Assim, entendo que distribuir riqueza amazônica mineral ou vegetal para os milhões de amazônidas ainda não inseridos nestas atividades (através de salários e outros benefícios indiretos), não está no horizonte, mesmo porque esta riqueza teria ainda que ser produzida adicionalmente aos volumes reais atuais.
O conjunto econômico amazônico atualmente produzido emprega determinado número de pessoas. A Vale em Carajás, por exemplo, uma das maiores empregadoras, tem cerca de 10.000 funcionários, e no Brasil, a mineração como um todo emprega cerca de 190.000 pessoas. Se considerarmos apenas os 8 milhões de amazônidas moradores fora das áreas urbanas, dos quais estimo que a metade estaria apta ao trabalho, seriam necessárias 3 centenas de mineradoras do porte da Vale. Uma só a mais já seria um grande empreendimento; o que se dirá de outras 299? O que minerariam e para qual mercado?
Este quadro não é factível.
Garimpo, outra possibilidade, aguarda formato que evite as práticas comuns já conhecidas desta atividade como a disseminação de exploração sexual, a criminalidade, desvio de produção, invasões de terras, sonegação de tributos e a degradação ambiental. Além disto, o resultado não será exclusivo para os amazônidas, que disputarão os lucros com garimpeiros profissionais vindos de todos os lugares, inclusive da china.
Com relação ao conceito de intocabilidade da Amazônia, data vênia, entendo que não há intocabilidade para a exploração mineral na Amazônia, dado que a legislação é federal e não regional. Pode-se até criticar a intocabilidade nos seus exageros eventualmente existentes para a exploração mineral, mas desde que para qualquer região do país, sem exclusividade para a Amazônia. Sabemos, entretanto, que o caminho para mudança no quadro regulatório é o Congresso Nacional.
Carajás (Vale), Pitinga (Paranapanema), Juruti (Alcoa), Barcarena (Hydro) e outras áreas de mineração amazônica estão operando normalmente há décadas e a princípio se entende que estariam cumprindo a legislação, mesmo que hajam acidentes, sem entrar neste mérito. Entendo, por este prisma, que não há impedimento nem intocabilidade.

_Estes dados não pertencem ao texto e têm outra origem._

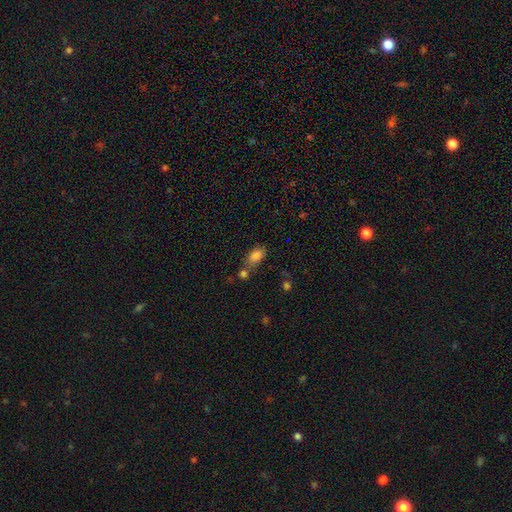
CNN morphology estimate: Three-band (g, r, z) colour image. It shows a smooth galaxy with no disk features (83%) that is in between round and cigar-shaped (88%). Merging: none (52%).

Quanto a intocabilidade da floresta, neste mundo de espertos, o cuidado é conseguirmos evitar o efeito da semente da seringa levada para a Ásia sem autorização do Brasil no século passado. A pirataria é desenfreada, e embora talvez se tenha a impressão de haver amarras, e conhecendo mais detalhes da regulamentação, se pode reler a situação até para redefinir até onde deve ir a regulamentação, desde que dentro do limite da proteção dos interesses nacionais. Novamente me parece que o caminho é somente o Congresso Nacional.
Isto não quer dizer em absoluto que não se deva desenvolver já a Amazônia, desejo elementar de todos.
A par das considerações dos efeitos que as exportações e a mineração amazônica teriam para os amazônidas como já acima comentado, há questões que ainda não estão suficientemente consensadas.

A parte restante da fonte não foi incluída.